# Google wallet apk available.... No root required



## Redflea (Jun 7, 2011)

Very cool, seconds to install, free $10 gift card when you set it up.

http://www.droid-life.com/2011/12/17/download-google-wallet-apk-for-galaxy-nexus-lte-all-users-no-root-or-zip-flashing-required/


----------



## micro23 (Sep 1, 2011)

Turned off NFC to test if this really is working. Installed perfectly. Then it told me my NFC was off. Turned it on. Activated. Good to go.

THANKS!

Too bad I have a visa







It's everywhere I want to be... Except google wallet







At least I got my free $10!!


----------



## Redflea (Jun 7, 2011)

micro23 said:


> Testing now.


 Already installed, no issues at all, haven't been able to use it yet.


----------



## TheRealBeesley (Jun 10, 2011)

micro23 said:


> Turned off NFC to test if this really is working. Installed perfectly. Then it told me my NFC was off. Turned it on. Activated. Good to go.
> 
> THANKS!
> 
> ...


Anyone can add money to google wallet. As long as you have a credit card. Debit cards are not supported. Also, they accept gift cards.







So you've got some options...


----------



## zombiebot (Sep 12, 2011)

TheRealBeesley said:


> Anyone can add money to google wallet. As long as you have a credit card. Debit cards are not supported. Also, they accept gift cards.
> 
> 
> 
> ...


I tried signing up with a VISA card and it said that the card wasn't supported. Do you need to have a CITI Mastercard? That would be kind of dumb...


----------



## friguy3 (Jun 11, 2011)

zombiebot said:


> I tried signing up with a VISA card and it said that the card wasn't supported. Do you need to have a CITI Mastercard? That would be kind of dumb...


afaik it only works with citi mastercard which is why im not using it since I get money back with my amex. Isis (or whatever its called) will work with many of the other credit cards ive heard and will run on all the carriers (except sprint?).

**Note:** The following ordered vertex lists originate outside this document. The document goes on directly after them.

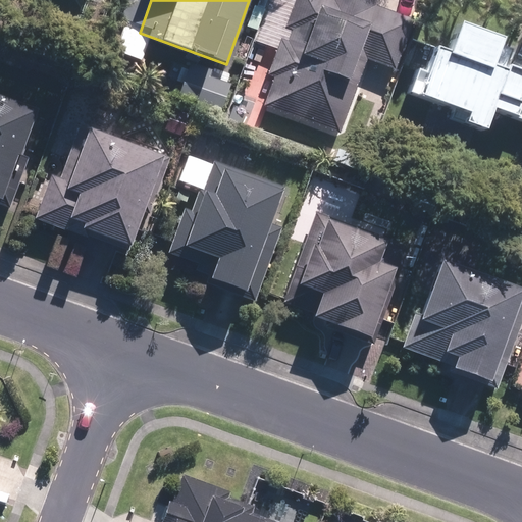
[(397,71),(417,18),(368,0),(269,0),(248,57),(274,67),(261,104),(340,134),(367,59),(397,71)]
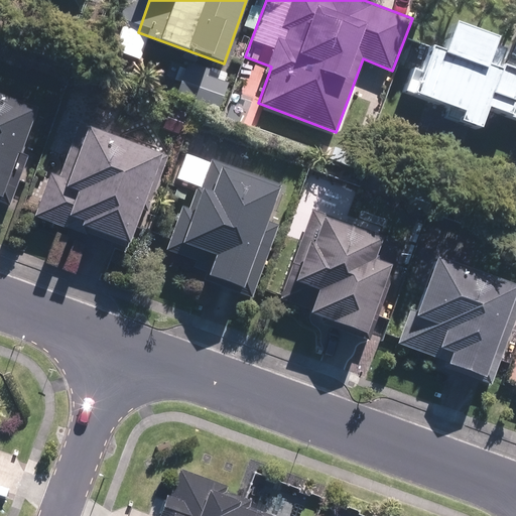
[(515,62),(502,57),(508,40),(455,19),(436,12),(404,90),(466,116),(464,120),(482,127),(490,107),(515,120),(515,62)]
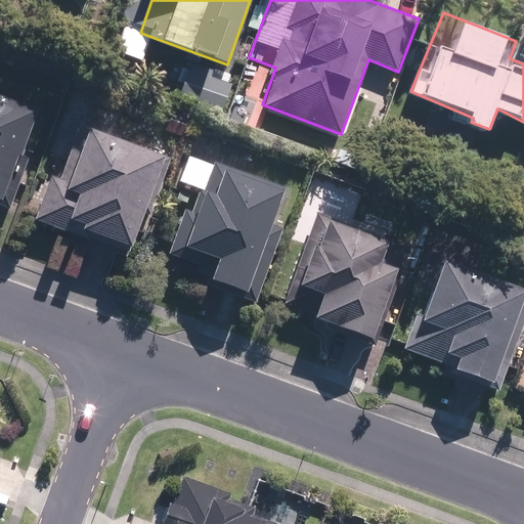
[(235,82),(190,63),(178,95),(223,113),(235,82)]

Google missed it when it didnt make agreements with all the credit cards and carriers.


----------



## nuclearemp (Sep 12, 2011)

Should an app the deals with your money actually used if not directly from the company its made by?

Little weird to use a wallet app from mediafire


----------



## Moose (Jun 7, 2011)

You can load your prepaid card with a visa.


----------



## Burncycle (Aug 6, 2011)

nuclearemp said:


> Should an app the deals with your money actually used if not directly from the company its made by?
> 
> Little weird to use a wallet app from mediafire


This. No way in hell would I put my cc info in it, especially after reading many of the security concerns with google wallet in general.


----------



## ERIFNOMI (Jun 30, 2011)

Burncycle said:


> This. No way in hell would I put my cc info in it, especially after reading many of the security concerns with google wallet in general.


 I wouldn't use it either from this source but I think the "security concerns" with Google Wallet were just people complaining about something they don't understand.


----------



## Snow02 (Jun 14, 2011)

Ahh!!! They stole my fraud protection when they stole my CC info and my ability to use common sense! Noooooo!


----------